Gas pump strikes fear in heart of modern man

      Technology actually hasn't been changing as fast as it used to. Cell phones are more than 30 years old. Personal computers too. The Internet has been a public commons for more than 20 years. Changes now seem slower, more incremental. 
    It's hard to recapture the anxiety that all this stuff originally created. I was searching for something else, and happened upon this column from 1997.
     As a guy who used to watch the attendant at the Clark Station check the oil and hand sticks of gum into the back seat to us kids, notice my terrified approach toward a gas pump credit card reader, and my wonder at the cleverness of "swiping." To be honest, at 58, I feel far less angst about shifting technology than this young man of 36 apparently felt. So that's good.

    I used to worry that if I beeped the car horn too hard, the air bag would explode in my face.  

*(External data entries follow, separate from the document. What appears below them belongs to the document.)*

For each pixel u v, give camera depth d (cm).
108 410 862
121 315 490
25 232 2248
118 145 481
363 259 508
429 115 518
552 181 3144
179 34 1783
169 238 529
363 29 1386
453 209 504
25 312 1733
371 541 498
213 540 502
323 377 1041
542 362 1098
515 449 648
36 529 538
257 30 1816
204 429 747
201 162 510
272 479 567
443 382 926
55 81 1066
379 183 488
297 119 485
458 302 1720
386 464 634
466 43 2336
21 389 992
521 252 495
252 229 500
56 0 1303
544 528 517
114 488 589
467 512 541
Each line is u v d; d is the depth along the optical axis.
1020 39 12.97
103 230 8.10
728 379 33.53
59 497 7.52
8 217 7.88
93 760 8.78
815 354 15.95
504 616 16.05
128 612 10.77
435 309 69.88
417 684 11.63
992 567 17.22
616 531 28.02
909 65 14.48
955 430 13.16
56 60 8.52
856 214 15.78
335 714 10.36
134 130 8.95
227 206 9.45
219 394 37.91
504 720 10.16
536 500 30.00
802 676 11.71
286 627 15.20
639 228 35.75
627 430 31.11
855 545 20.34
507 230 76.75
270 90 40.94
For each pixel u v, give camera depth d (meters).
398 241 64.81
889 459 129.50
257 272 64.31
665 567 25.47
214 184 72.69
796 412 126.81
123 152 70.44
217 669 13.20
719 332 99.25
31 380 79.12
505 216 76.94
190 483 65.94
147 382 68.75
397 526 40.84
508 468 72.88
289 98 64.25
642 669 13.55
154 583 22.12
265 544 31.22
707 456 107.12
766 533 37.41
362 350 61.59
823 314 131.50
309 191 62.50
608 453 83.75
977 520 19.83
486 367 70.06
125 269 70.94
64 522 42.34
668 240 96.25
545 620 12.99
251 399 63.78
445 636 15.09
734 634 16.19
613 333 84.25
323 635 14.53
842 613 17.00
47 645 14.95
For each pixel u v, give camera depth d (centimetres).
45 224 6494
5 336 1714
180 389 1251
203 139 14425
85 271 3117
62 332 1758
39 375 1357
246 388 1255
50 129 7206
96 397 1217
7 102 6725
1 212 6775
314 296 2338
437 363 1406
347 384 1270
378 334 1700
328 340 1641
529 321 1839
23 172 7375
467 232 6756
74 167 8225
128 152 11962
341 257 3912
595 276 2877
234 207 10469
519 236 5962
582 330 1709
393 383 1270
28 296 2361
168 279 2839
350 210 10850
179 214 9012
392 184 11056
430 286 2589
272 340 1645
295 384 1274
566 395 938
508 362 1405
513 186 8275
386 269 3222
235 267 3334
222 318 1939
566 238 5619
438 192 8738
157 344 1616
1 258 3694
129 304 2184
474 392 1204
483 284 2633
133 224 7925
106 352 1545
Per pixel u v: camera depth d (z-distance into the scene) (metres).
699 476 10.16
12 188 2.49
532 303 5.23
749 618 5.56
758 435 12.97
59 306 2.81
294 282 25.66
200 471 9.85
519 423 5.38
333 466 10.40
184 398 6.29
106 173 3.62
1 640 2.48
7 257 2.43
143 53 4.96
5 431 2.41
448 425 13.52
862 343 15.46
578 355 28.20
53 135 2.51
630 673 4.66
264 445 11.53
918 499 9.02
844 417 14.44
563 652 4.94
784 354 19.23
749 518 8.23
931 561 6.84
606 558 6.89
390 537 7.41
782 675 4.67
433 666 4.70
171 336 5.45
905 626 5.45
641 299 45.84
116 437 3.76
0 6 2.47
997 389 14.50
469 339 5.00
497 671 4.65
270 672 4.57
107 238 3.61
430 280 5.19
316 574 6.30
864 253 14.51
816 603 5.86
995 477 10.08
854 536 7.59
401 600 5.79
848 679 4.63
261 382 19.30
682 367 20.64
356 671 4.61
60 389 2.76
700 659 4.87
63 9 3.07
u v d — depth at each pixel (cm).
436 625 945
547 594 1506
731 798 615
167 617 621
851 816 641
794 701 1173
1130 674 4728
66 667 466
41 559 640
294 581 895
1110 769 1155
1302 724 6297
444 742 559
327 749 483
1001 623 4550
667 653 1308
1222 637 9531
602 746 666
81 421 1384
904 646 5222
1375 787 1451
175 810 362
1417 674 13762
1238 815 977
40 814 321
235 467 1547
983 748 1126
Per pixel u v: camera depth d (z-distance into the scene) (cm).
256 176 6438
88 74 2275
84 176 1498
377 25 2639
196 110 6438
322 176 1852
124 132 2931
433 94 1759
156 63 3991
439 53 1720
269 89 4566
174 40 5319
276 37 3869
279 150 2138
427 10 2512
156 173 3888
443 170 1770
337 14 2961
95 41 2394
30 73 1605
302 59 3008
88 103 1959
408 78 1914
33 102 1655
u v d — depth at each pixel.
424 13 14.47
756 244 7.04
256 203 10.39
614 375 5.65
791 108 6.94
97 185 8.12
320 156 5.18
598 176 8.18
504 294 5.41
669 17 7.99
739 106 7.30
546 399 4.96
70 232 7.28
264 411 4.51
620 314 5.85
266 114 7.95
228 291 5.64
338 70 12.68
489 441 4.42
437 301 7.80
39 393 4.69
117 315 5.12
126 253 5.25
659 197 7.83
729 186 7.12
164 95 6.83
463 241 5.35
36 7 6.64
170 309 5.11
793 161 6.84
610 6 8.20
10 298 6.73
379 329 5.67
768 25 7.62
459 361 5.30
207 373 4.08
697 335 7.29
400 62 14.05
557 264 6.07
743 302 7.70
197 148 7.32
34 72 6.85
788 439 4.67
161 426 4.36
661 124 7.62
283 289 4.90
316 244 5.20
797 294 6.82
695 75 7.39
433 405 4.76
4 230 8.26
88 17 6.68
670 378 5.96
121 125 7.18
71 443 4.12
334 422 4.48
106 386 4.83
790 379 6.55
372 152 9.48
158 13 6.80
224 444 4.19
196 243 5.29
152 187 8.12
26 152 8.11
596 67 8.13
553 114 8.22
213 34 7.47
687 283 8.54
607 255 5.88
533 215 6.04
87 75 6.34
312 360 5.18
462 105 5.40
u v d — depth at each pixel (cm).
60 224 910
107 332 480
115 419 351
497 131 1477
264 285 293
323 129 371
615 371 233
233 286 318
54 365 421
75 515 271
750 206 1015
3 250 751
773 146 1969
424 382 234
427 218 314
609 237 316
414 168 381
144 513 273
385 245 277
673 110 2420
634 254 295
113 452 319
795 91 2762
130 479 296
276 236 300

     Thus I always tried to gently press the horn, and not hit it sharply, so as not to antagonize the thing and get it mad at me.
     The concern was that the air bag would deploy, scare the bejeezus out of me, drench me in talcum powder and maybe even cause an accident.
     The bags use talcum powder for lubrication, I heard once.
     I have since learned more about the bags. So now I worry that I'll beep the horn too hard and the air bag will deploy and kill me.
     That's progress.
     Some days life seems like a grim plodding from one vague technological dread to another, wrapped in a patchwork of half-knowledge and doubt woven out of the dubious information washing over us daily.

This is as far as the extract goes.